Another approach that, somehow, looks valid..:
exp_gr = function(..., index)
{
args = list(...)
ns = lengths(args)
offs = cumprod(c(1L, ns))
n = offs[length(offs)]
stopifnot(index <= n)
i = (index[[1L]] - 1L) %% offs[-1L] %/% offs[-length(offs)]
return(do.call(data.frame,
setNames(Map("[[", args, i + 1L),
paste("Var", seq_along(args), sep = ""))))
}
In the above function, ...
are the arguments to expand.grid
and index
is the increasing number of combinations.
E.g.:
expand.grid(1:3, 10:12, 21:24, letters[2:5])[c(5, 22, 24, 35, 51, 120, 144), ]
# Var1 Var2 Var3 Var4
#5 2 11 21 b
#22 1 11 23 b
#24 3 11 23 b
#35 2 12 24 b
#51 3 11 22 c
#120 3 10 22 e
#144 3 12 24 e
do.call(rbind, lapply(c(5, 22, 24, 35, 51, 120, 144),
function(i) exp_gr(1:3, 10:12, 21:24, letters[2:5], index = i)))
# Var1 Var2 Var3 Var4
#1 2 11 21 b
#2 1 11 23 b
#3 3 11 23 b
#4 2 12 24 b
#5 3 11 22 c
#6 3 10 22 e
#7 3 12 24 e
And on large structures:
expand.grid(1:1e2, 1:1e2, 1:1e2, 1:1e2, 1:1e2, 1:1e2)

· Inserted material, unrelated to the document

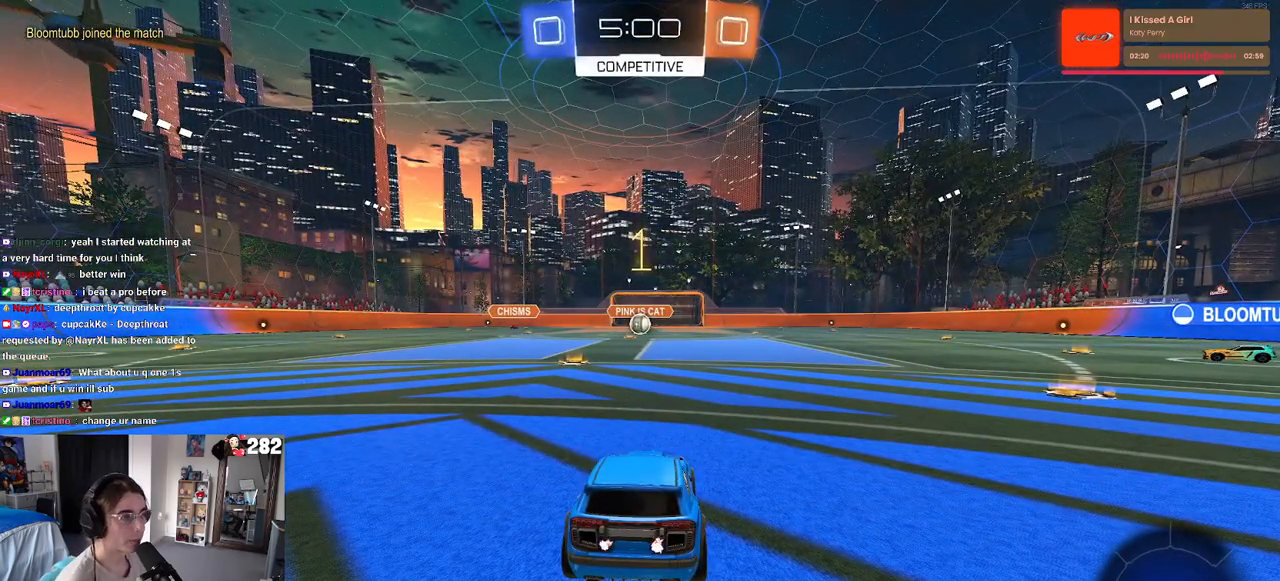
{"buttons": [], "left_stick": "center", "right_stick": "center", "events": [[117, "left_stick", "left"], [300, "left_stick", "center"]]}
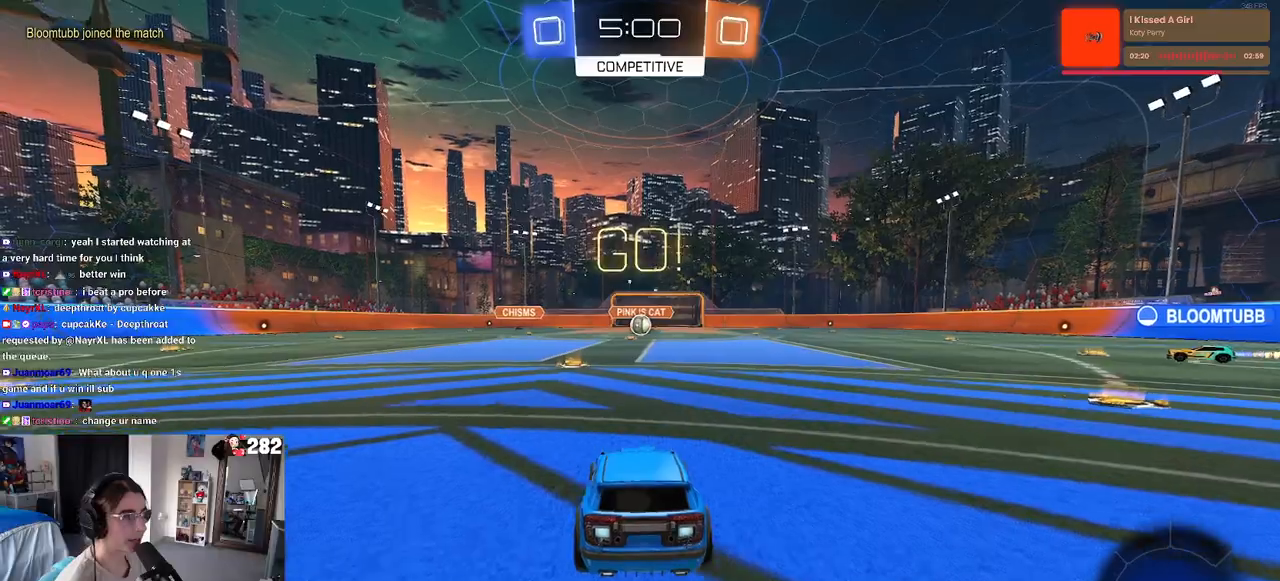
{"buttons": ["SQUARE"], "left_stick": "down", "right_stick": "center", "events": [[67, "left_stick", "right"], [183, "CROSS", "down"], [200, "left_stick", "up"], [267, "left_stick", "up-left"], [283, "CROSS", "up"], [350, "CROSS", "down"], [400, "SQUARE", "down"], [433, "left_stick", "down"], [450, "CROSS", "up"]]}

#Error in rep.int(rep.int(seq_len(nx), rep.int(rep.fac, nx)), orep) :
# invalid 'times' value
#In addition: Warning message:
#In rep.int(rep.int(seq_len(nx), rep.int(rep.fac, nx)), orep) :
# NAs introduced by coercion to integer range
exp_gr(1:1e2, 1:1e2, 1:1e2, 1:1e2, 1:1e2, 1:1e2, index = 1)
# Var1 Var2 Var3 Var4 Var5 Var6
#1 1 1 1 1 1 1
exp_gr(1:1e2, 1:1e2, 1:1e2, 1:1e2, 1:1e2, 1:1e2, index = 1e3 + 487)
# Var1 Var2 Var3 Var4 Var5 Var6
#1 87 15 1 1 1 1
exp_gr(1:1e2, 1:1e2, 1:1e2, 1:1e2, 1:1e2, 1:1e2, index = 1e2 ^ 6)
# Var1 Var2 Var3 Var4 Var5 Var6
#1 100 100 100 100 100 100
exp_gr(1:1e2, 1:1e2, 1:1e2, 1:1e2, 1:1e2, 1:1e2, index = 1e11 + 154)
# Var1 Var2 Var3 Var4 Var5 Var6
#1 54 2 1 1 1 11
A similar approach to this would be to construct a "class" that stores the ...
arguments to use expand.grid
on and define a [
method to calculate the appropriate combination index when needed. Using %%
and %/%
seems valid, though, I guess iterating with these operators will be slower than it needs to be.